*SOURCE DATA*.

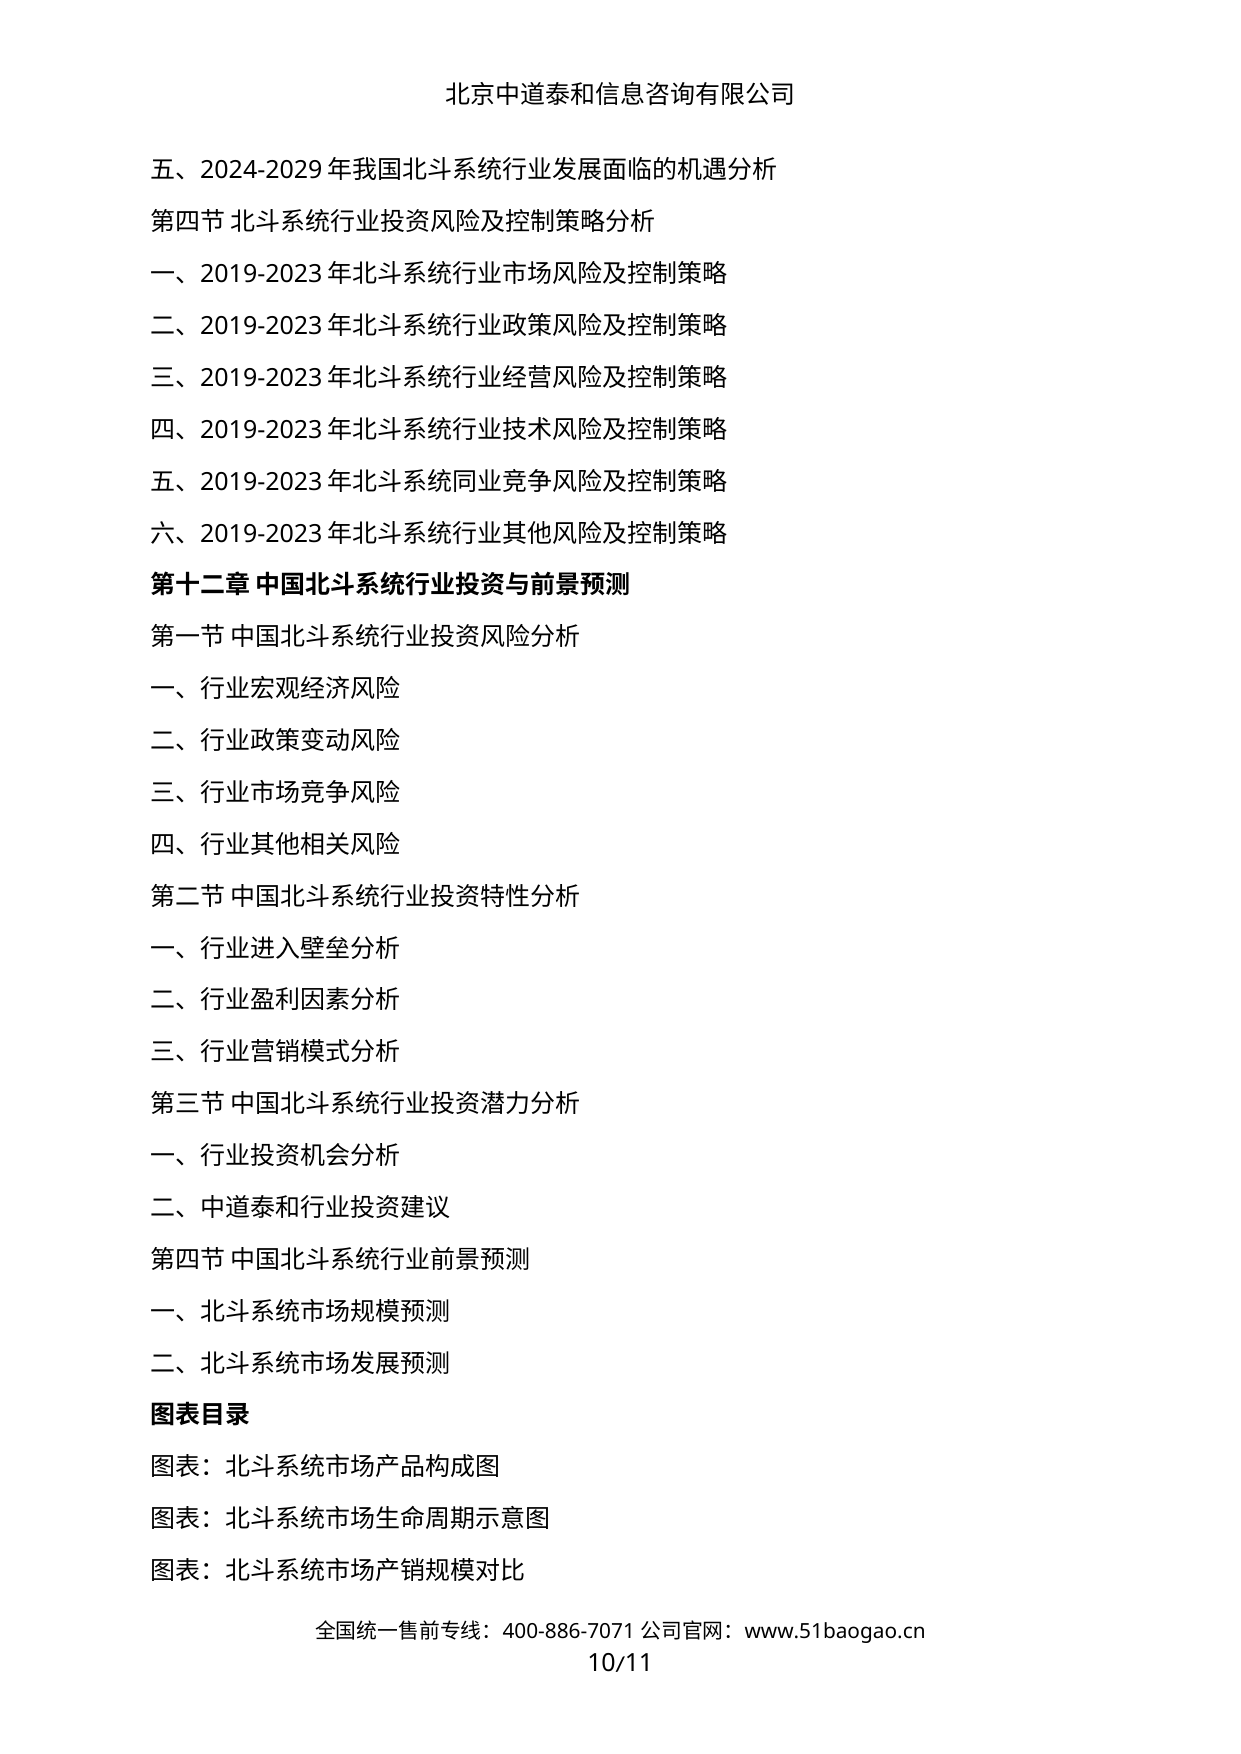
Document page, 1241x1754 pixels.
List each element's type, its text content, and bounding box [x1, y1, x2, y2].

text 一、行业投资机会分析 [150, 1136, 1090, 1172]
text 三、2019-2023年北斗系统行业经营风险及控制策略 [150, 357, 1090, 394]
text 三、行业市场竞争风险 [150, 772, 1090, 809]
text 四、2019-2023年北斗系统行业技术风险及控制策略 [150, 409, 1090, 446]
text 五、2019-2023年北斗系统同业竞争风险及控制策略 [150, 461, 1090, 497]
text 图表：北斗系统市场产品构成图 [150, 1447, 1090, 1483]
text 二、行业政策变动风险 [150, 721, 1090, 757]
text 一、行业宏观经济风险 [150, 669, 1090, 705]
text 二、中道泰和行业投资建议 [150, 1187, 1090, 1224]
text 二、行业盈利因素分析 [150, 980, 1090, 1016]
text 第二节 中国北斗系统行业投资特性分析 [150, 876, 1090, 912]
text 一、2019-2023年北斗系统行业市场风险及控制策略 [150, 254, 1090, 290]
text 五、2024-2029年我国北斗系统行业发展面临的机遇分析 [150, 150, 1090, 186]
text 四、行业其他相关风险 [150, 824, 1090, 861]
text 第一节 中国北斗系统行业投资风险分析 [150, 617, 1090, 653]
text 图表：北斗系统市场产销规模对比 [150, 1551, 1090, 1587]
text 二、北斗系统市场发展预测 [150, 1343, 1090, 1379]
text 三、行业营销模式分析 [150, 1032, 1090, 1068]
text 图表目录 [150, 1395, 1090, 1431]
text 二、2019-2023年北斗系统行业政策风险及控制策略 [150, 306, 1090, 342]
text 第四节 中国北斗系统行业前景预测 [150, 1239, 1090, 1276]
text 一、北斗系统市场规模预测 [150, 1291, 1090, 1327]
text 一、行业进入壁垒分析 [150, 928, 1090, 964]
text 六、2019-2023年北斗系统行业其他风险及控制策略 [150, 513, 1090, 549]
text 第三节 中国北斗系统行业投资潜力分析 [150, 1084, 1090, 1120]
text 第四节 北斗系统行业投资风险及控制策略分析 [150, 202, 1090, 238]
text 第十二章 中国北斗系统行业投资与前景预测 [150, 565, 1090, 601]
text 图表：北斗系统市场生命周期示意图 [150, 1499, 1090, 1535]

*DIRECTIONS FOR THIS TASK*. When you reach a picture, pass over it; write out all other material exactly.

*OUTPUT FOR THIS TASK*.
Document page, 1241x1754 pixels.
List each element's type, its text content, and bounding box [x1, y1, x2, y2].

text 一、行业投资机会分析 [150, 1136, 1090, 1172]
text 三、2019-2023年北斗系统行业经营风险及控制策略 [150, 357, 1090, 394]
text 三、行业市场竞争风险 [150, 772, 1090, 809]
text 四、2019-2023年北斗系统行业技术风险及控制策略 [150, 409, 1090, 446]
text 五、2019-2023年北斗系统同业竞争风险及控制策略 [150, 461, 1090, 497]
text 图表：北斗系统市场产品构成图 [150, 1447, 1090, 1483]
text 二、行业政策变动风险 [150, 721, 1090, 757]
text 一、行业宏观经济风险 [150, 669, 1090, 705]
text 二、中道泰和行业投资建议 [150, 1187, 1090, 1224]
text 二、行业盈利因素分析 [150, 980, 1090, 1016]
text 第二节 中国北斗系统行业投资特性分析 [150, 876, 1090, 912]
text 一、2019-2023年北斗系统行业市场风险及控制策略 [150, 254, 1090, 290]
text 五、2024-2029年我国北斗系统行业发展面临的机遇分析 [150, 150, 1090, 186]
text 四、行业其他相关风险 [150, 824, 1090, 861]
text 第一节 中国北斗系统行业投资风险分析 [150, 617, 1090, 653]
text 图表：北斗系统市场产销规模对比 [150, 1551, 1090, 1587]
text 二、北斗系统市场发展预测 [150, 1343, 1090, 1379]
text 三、行业营销模式分析 [150, 1032, 1090, 1068]
text 图表目录 [150, 1395, 1090, 1431]
text 二、2019-2023年北斗系统行业政策风险及控制策略 [150, 306, 1090, 342]
text 第四节 中国北斗系统行业前景预测 [150, 1239, 1090, 1276]
text 一、北斗系统市场规模预测 [150, 1291, 1090, 1327]
text 一、行业进入壁垒分析 [150, 928, 1090, 964]
text 六、2019-2023年北斗系统行业其他风险及控制策略 [150, 513, 1090, 549]
text 第三节 中国北斗系统行业投资潜力分析 [150, 1084, 1090, 1120]
text 第四节 北斗系统行业投资风险及控制策略分析 [150, 202, 1090, 238]
text 第十二章 中国北斗系统行业投资与前景预测 [150, 565, 1090, 601]
text 图表：北斗系统市场生命周期示意图 [150, 1499, 1090, 1535]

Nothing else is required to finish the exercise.